III.2.2.1.2. Auteurs d’agressions sexuelles de mineurs et pédophilie

La distinction entre les termes d’« agresseur sexuel de mineurs » et de « pédophile » est très rarement interrogée dans les recherches que nous avons parcourues.

Peut-on dire que tous les auteurs d’agressions sexuelles sur des mineurs sont des « pédophiles » ? Qu’est-ce qu’un « pédophile » ? S’agit-il de meurtriers d’enfants tel que Marc Dutroux, de pères incestueux ou d’hommes condamnés pour des attouchements ?

Selon Coutanceau (2002), « l’attrait pédophilique peut être un choix d’objet exclusif, prévalent ou simplement secondaire. D’un point de vue purement clinique, le choix d’objet pédophilique suppose un attrait exclusif ou au moins prévalent. Et la réalité clinique souligne par ailleurs la fréquence d’attrait pédophilique secondaire chez des sujets hétérosexuels adultes ou homosexuels adultes prévalents, ayant de fait une sexualité peu épanouie, avec l’émergence d’une attirance secondaire pour l’enfant. ».

Nous avons l’intention ici d’étudier des individus ayant commis un ou plusieurs passages à l’acte sexuels sur des mineurs et non uniquement la « pédophilie » au sens restrictif d’attrait « exclusif ou prévalent » pour les enfants (Coutanceau, 2002).

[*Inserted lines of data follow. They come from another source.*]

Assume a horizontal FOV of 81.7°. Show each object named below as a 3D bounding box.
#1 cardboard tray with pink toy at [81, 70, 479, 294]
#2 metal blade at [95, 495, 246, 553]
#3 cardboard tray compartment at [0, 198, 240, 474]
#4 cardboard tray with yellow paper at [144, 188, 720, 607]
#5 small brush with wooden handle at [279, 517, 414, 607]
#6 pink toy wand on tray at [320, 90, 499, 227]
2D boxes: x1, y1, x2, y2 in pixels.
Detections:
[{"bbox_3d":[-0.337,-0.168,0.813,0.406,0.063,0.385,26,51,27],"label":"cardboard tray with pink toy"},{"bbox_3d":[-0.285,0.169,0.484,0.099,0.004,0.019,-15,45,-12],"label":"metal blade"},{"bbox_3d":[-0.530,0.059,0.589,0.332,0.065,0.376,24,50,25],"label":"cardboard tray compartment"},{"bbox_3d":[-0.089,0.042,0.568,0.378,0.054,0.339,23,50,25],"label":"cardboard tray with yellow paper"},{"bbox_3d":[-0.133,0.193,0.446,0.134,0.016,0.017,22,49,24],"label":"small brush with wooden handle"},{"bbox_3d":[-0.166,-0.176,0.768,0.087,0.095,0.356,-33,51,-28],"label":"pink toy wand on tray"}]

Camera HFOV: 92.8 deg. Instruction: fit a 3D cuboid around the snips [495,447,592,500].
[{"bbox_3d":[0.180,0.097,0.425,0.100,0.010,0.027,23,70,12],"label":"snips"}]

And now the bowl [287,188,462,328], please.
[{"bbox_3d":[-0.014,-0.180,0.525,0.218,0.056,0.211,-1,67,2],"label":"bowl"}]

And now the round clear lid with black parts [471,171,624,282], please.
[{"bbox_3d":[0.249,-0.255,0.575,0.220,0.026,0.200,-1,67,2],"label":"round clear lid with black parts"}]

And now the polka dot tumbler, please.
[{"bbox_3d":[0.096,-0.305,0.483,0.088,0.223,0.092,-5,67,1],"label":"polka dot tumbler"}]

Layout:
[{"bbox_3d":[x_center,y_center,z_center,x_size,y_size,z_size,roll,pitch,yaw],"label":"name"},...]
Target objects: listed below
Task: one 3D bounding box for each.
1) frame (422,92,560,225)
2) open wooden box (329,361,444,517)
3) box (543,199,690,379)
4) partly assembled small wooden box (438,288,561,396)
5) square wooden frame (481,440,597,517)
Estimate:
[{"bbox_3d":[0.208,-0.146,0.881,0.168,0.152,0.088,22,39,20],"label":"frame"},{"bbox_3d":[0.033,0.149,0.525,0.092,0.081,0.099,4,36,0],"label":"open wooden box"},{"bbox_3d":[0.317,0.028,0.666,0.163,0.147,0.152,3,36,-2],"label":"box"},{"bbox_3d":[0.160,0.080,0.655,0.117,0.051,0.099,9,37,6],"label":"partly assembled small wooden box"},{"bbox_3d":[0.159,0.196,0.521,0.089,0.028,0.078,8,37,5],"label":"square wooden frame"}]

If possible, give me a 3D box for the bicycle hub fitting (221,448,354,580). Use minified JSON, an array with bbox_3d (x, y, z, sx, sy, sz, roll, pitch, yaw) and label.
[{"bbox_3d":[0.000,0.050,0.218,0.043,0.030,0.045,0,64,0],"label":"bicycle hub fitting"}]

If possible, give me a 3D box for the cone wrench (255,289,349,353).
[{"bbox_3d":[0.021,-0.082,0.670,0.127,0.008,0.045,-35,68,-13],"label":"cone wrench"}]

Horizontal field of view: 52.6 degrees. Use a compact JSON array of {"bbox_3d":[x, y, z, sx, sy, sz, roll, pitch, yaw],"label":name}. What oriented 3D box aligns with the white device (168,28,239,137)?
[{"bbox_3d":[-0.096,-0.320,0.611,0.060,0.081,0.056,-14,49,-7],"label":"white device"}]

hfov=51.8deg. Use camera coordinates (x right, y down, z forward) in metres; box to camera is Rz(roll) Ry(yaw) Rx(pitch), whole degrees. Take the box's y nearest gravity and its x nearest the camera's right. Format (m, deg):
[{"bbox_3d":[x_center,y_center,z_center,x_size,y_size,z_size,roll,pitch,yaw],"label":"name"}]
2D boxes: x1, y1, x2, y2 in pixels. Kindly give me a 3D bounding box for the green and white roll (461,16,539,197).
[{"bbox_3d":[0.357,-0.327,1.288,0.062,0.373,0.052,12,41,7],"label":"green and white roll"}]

III.2.2.2. Critères concernant la victime :

Nous n’avons pas retenu de critère de sélection concernant l’âge ou le sexe des victimes ni la nature incestueuse ou non des passages à l’acte, ni le nombre de victimes par agresseur.

En effet, nous avons souhaité faire porter des hypothèses sur les questions de l’âge et du sexe des victimes et nous avons pu constater que, même si tous les faits commis par les sujets de notre échantillon n’étaient pas d’ordre incestueux, chacun d’entre eux avait fait au moins une victime (reconnue ou non) ayant un lien de parenté plus ou moins éloigné avec lui (ce qui reflète les statistiques données, par exemple, par Ciavaldini, 2001).

De même, concernant l’âge des victimes, nous nous sommes aperçus que la plupart des auteurs d’agressions sexuelles de notre population étaient passés à l’acte à la fois sur des enfants de moins et de plus de 10 ans, ce qui rend la distinction, mise en avant par Gourlaouen-Couton (2002), caduque pour notre propre étude.

Ce chercheur a, de fait, « opté pour la limite des 10 ans », « garantissant un minimum l’aspect physique de la victime puisque statistiquement la puberté n’a pas encore débuté » (il n’existe donc pas de traits sexuels secondaires), pour différencier ce qu’elle nomme les pédophiles (victime dont l’âge est inférieur à 10 ans) des violeurs (victime dont l’âge est supérieur à 10 ans).

L’âge inférieur, quant à lui, a été fixé par cet auteur à 3 ans, ce qui est considéré comme la « limite entre le bébé et le petit enfant » par l’Association Mondiale de Psychiatrie du nourrisson : aucune victime dans notre recherche n’a moins de 3 ans.

Nous nous sommes rendus compte que deux sujets de notre échantillon (M.E et M.F), qui ont fait plusieurs victimes, avaient parmi celles-ci des adolescents de plus de 15 ans (en plus de M.D qui a agressé sexuellement un jeune adulte en détention, après sa condamnation dans le cadre de laquelle nous l’avons rencontré ) mais nous les avons, malgré tout, inclus dans notre recherche parce qu’il ne semblait s’agir que d’épiphénomènes (la majorité de leurs victimes étant mineures de moins de 15 ans).

Les tableaux IV.2.6.1 des annexes donnent une description succincte (âge, sexe, lien de parenté avec l’agresseur) de l’ensemble des victimes des auteurs d’agressions sexuelles de notre population.